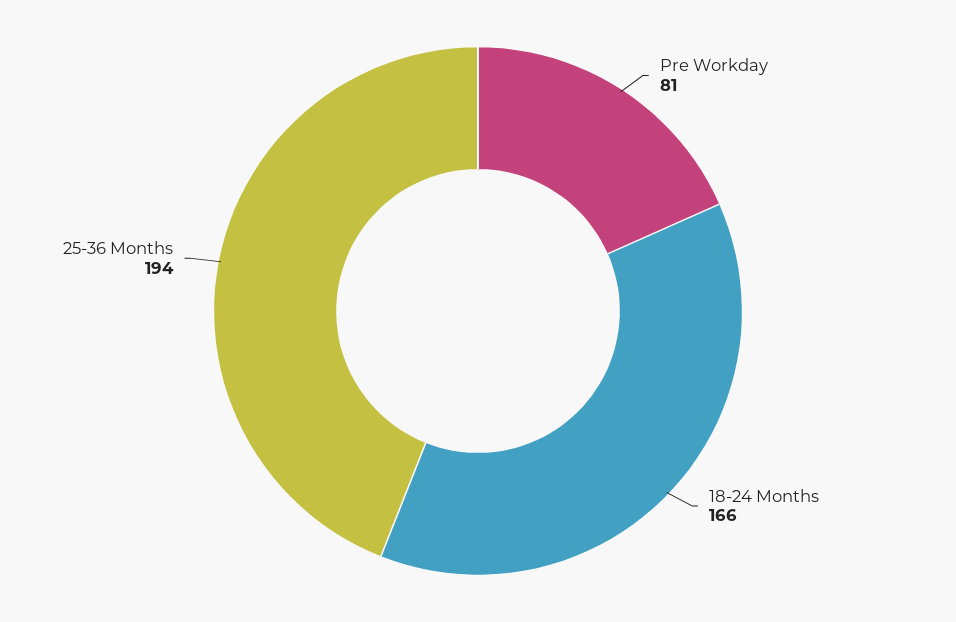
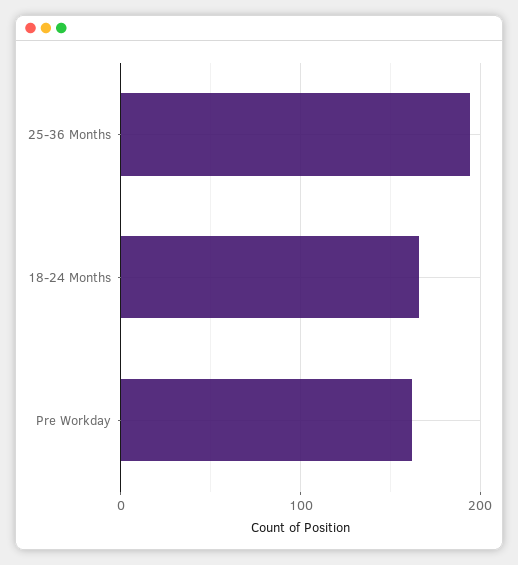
Pre Workday: 81 -> 160

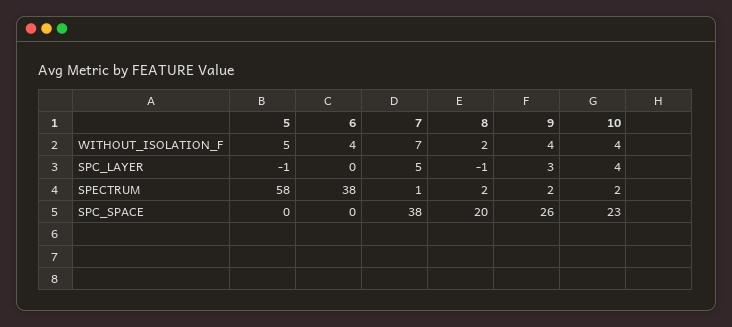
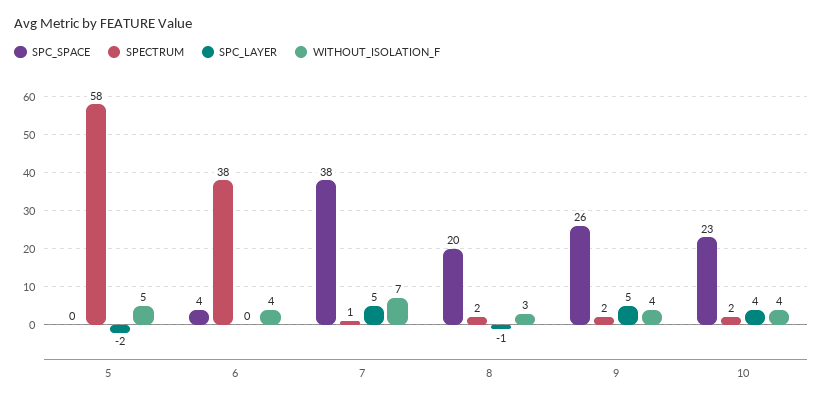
WITHOUT_ISOLATION_F, 8: 2 -> 3
SPC_LAYER, 5: -1 -> -2
SPC_LAYER, 9: 3 -> 5
SPC_SPACE, 6: 0 -> 4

» Work required:
The records above are to be reproduced exactly; the pictures are to be left out.

» Written solution:
Pre Workday: 81 -> 160

WITHOUT_ISOLATION_F, 8: 2 -> 3
SPC_LAYER, 5: -1 -> -2
SPC_LAYER, 9: 3 -> 5
SPC_SPACE, 6: 0 -> 4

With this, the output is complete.